The Green Paper highlights the increase in availability of venture capital for STEM based start-ups, in part due to the impact of R&D Tax and Expenditure Credits (RDEC) on investor returns. But VC’s make their money mainly by selling their businesses to corporate acquirers. Listing businesses on the London market has tended to be just a stepping stone to the same outcome, even when the UK IPO market was more buoyant that it is today.
Selling out to a larger business is often, possibly even usually, the best result for both founders and investors, and investments in the UK by overseas based companies make a major contribution to the UK economy.

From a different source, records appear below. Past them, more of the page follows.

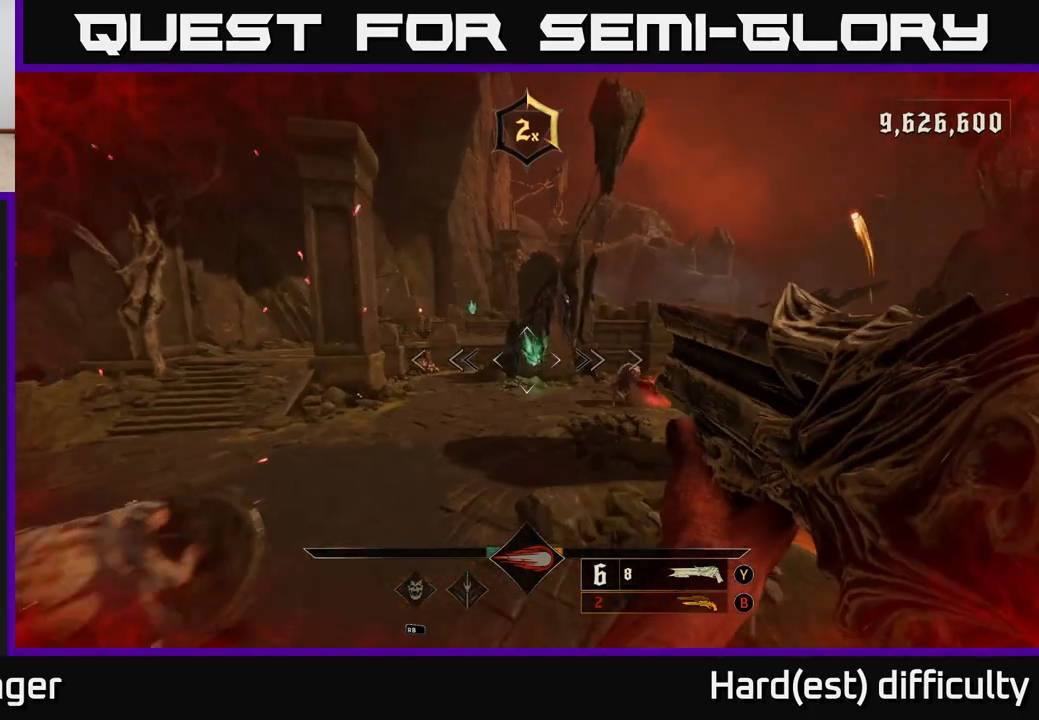
{"buttons": ["A", "L2"], "left_stick": "up", "right_stick": "center", "events": [[83, "left_stick", "up"], [117, "R2", "down"], [183, "R2", "up"], [383, "L2", "down"], [400, "A", "down"]]}
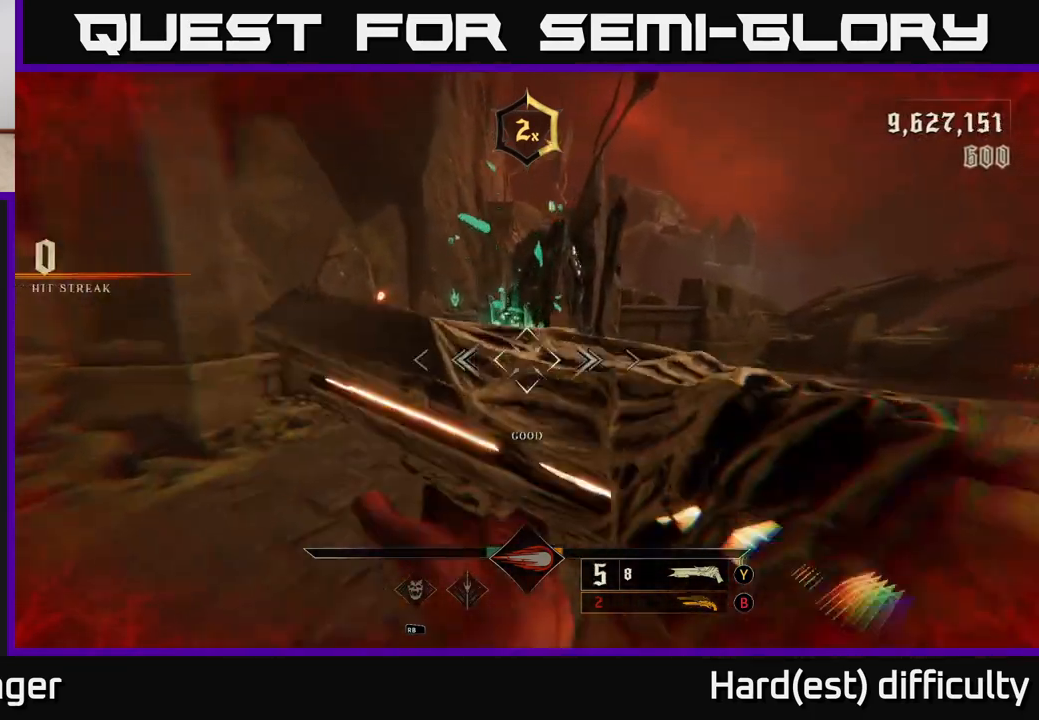
{"buttons": [], "left_stick": "up-left", "right_stick": "down-right", "events": [[17, "A", "up"], [33, "L2", "up"], [467, "left_stick", "up-left"], [467, "right_stick", "down-right"]]}
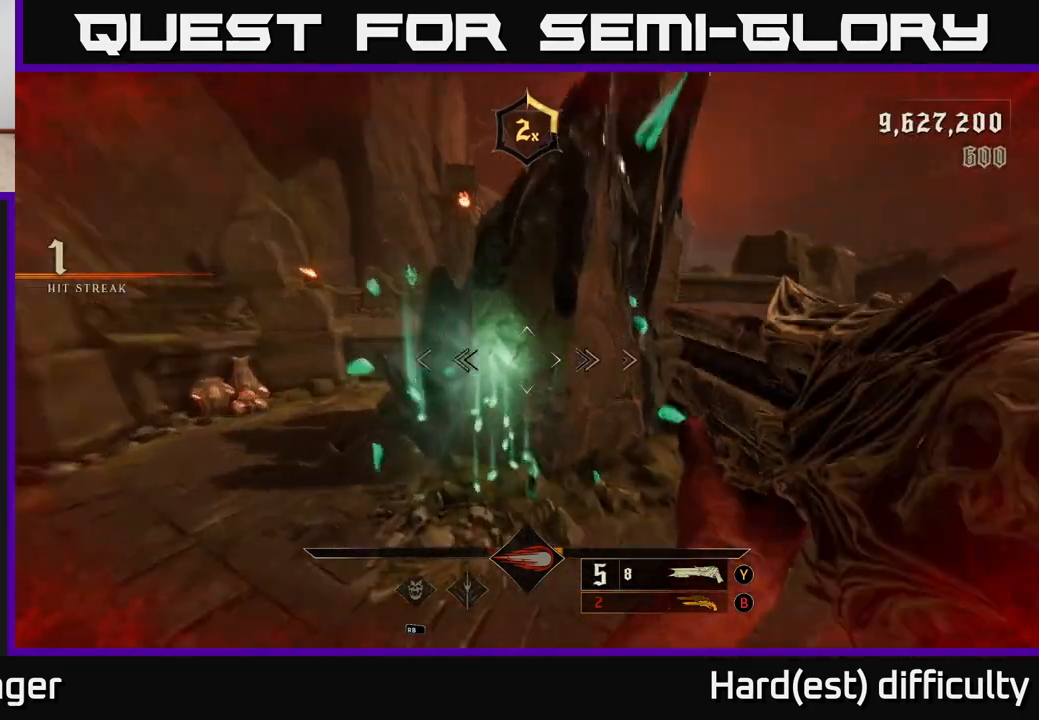
{"buttons": [], "left_stick": "down", "right_stick": "center", "events": [[50, "right_stick", "right"], [317, "left_stick", "down-left"], [400, "X", "down"], [417, "left_stick", "down"], [417, "right_stick", "center"], [483, "X", "up"]]}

But to build a more rounded and resilient industrial base, with continued capacity for growth over the long term, it is essential that we provide better support to the small number of ambitious entrepreneurs with the desire and ability to build a major company over the long term - people like Hermann Hauser, cofounder of Acorn and Arm, Mike Lynch, founder of Neurodynamics and Autonomy, and James Dyson. Venture capital investment was avoided, delayed or minimised in each case. Instead it was lead customer, or in the case of Dyson, licensee funding, that played the key role in getting their businesses established, and enabled their founders to retain independent control, at least until over a decade after IPO.
Of course, both the funding situation and pace of competition is very different to that of four decades ago when these UK businesses started. Venture capital is much more readily available and new firms must scale quickly to compete in global markets. But lead customer funding for the development and trialling of innovative technologies to transform those customers’ own operations remains an important feature of the innovation economy. It can be transformational during a start-up’s formative years.

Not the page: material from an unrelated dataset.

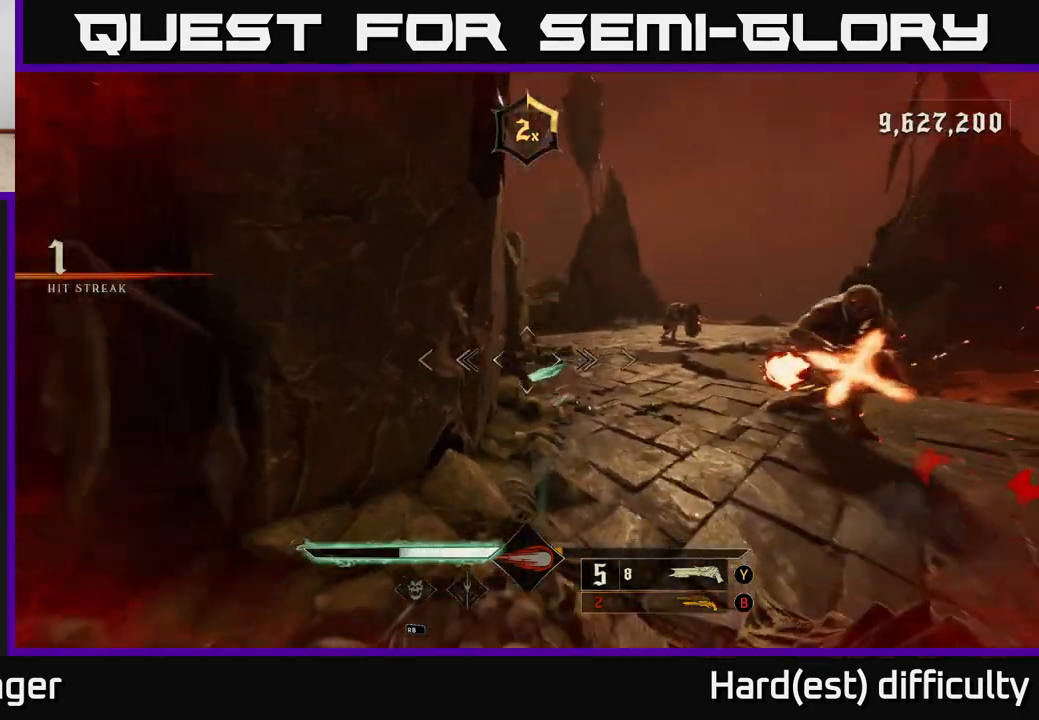
{"buttons": [], "left_stick": "down-left", "right_stick": "center", "events": [[50, "L2", "down"], [83, "left_stick", "down-left"], [133, "A", "down"], [217, "L2", "up"], [267, "A", "up"], [367, "A", "down"], [500, "A", "up"]]}
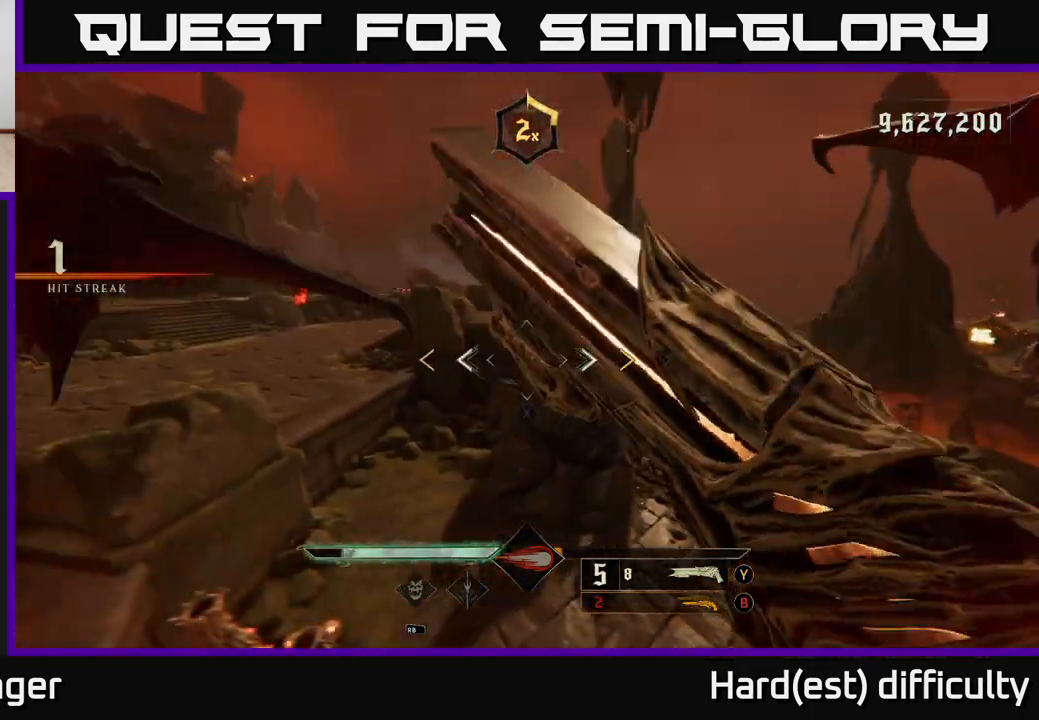
{"buttons": [], "left_stick": "up-left", "right_stick": "center", "events": [[17, "left_stick", "left"], [217, "A", "down"], [367, "A", "up"], [383, "left_stick", "up-left"]]}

Some founders of major US companies have also benefited from lead customer contracts. Microsoft, built on licensing versions of the operating system it developed for IBM to PC clone manufacturers is the leading example.

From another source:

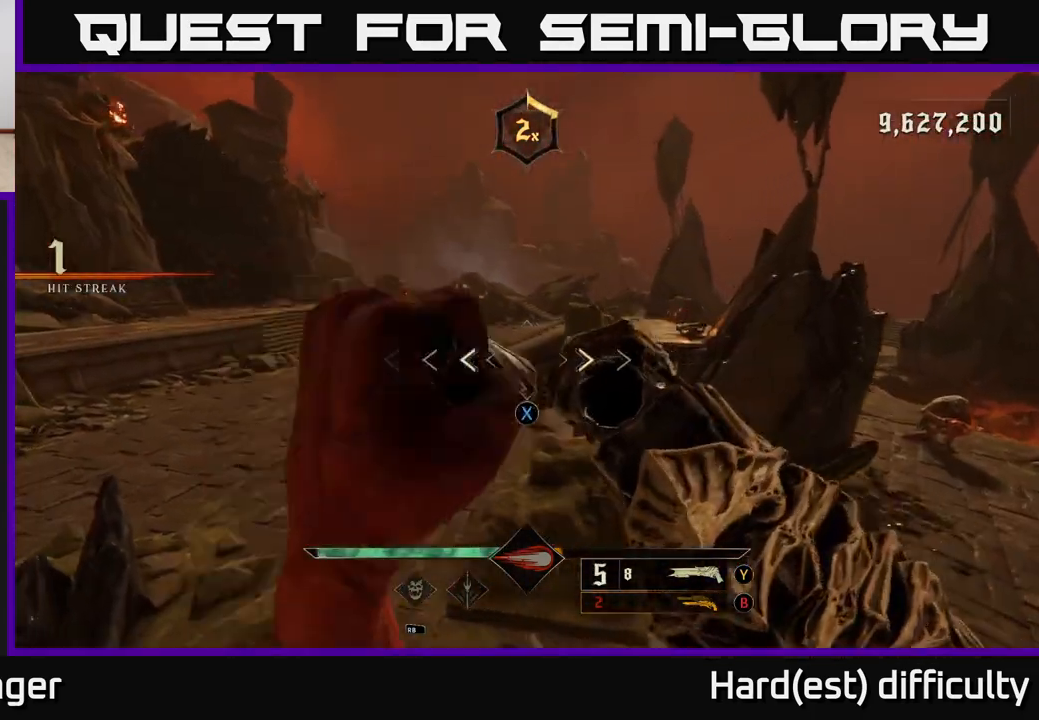
{"buttons": [], "left_stick": "left", "right_stick": "right", "events": [[17, "left_stick", "center"], [33, "X", "down"], [133, "X", "up"], [150, "left_stick", "left"], [267, "right_stick", "right"]]}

But some US entrepreneurs have also been able to maintain managerial control of the VC-backed businesses they created well beyond IPO, by the use of dual class shares, giving them enhanced control of major strategic decisions. Mark Zuckerberg, the founder of Facebook, now Meta, retained less than 25% of the ownership of Facebook post IPO, but over 50% of the voting rights. The founders of Google only agreed to taking the company public after a dual class share structure was proposed giving them controlling voting rights. My colleague, Professor Bobby Reddy, advocates for greater acceptance of dual class shares by investors in UK companies, and has proposed an innovative UK approach to foster the listing of companies, potentially with dual class shares, in the UK.
The principal form of federal government innovation funding for US start-ups takes the form of 100% funded procurement contracts, and successive UK Chancellors and Prime Minsters since 2005 have committed to introduce something similar in the UK. But in the absence of earmarked funding, spending departments like Defence and Health have been unwilling to pay more than lip service to Downing Street announcements. The proposals for solving this problem in my 2017 review for Downing Street were lost in the turmoil of Brexit. They remain as relevant today. The rule changes in the 2023 Procurement Act seem unlikely to solve the funding problem.
In 2017, the Royal Academy of Engineering awarded its prestigious Queen Elizabeth Prize to the US founder of a company largely built on US SBIR contracts for the DoD, DARPA, NASA plus the private sector. Eric Fossum funded Photobit in this way from 1995 to 2000, by which time it had revenues of $20m. Today we all have camera chips based on his technology in our phones. It is a disappointing paradox that no British company could have followed a similar funding path.
UK government funding for innovation in companies has grown by orders of magnitude over the last quarter of a century, totalling over £14 billion a year at the last count. But nearly 90% of this is in the form of blanket subsidies, partly a reflection of the opprobrium historically attached to politicians accused of trying to “pick winners” since the 1970’s. The most recent published data shows the British Business Bank investing just £100m a year directly in start-ups.
In 2023 R&D Tax and Expenditure Credits cost the Treasury £10 billion, some 20% of which is now believed to have been claimed through fraud or error. And RDEC is of little value to the founders of promising start-ups and fast growing companies with neither venture capital nor sufficient retained profits to increase investment in R&D.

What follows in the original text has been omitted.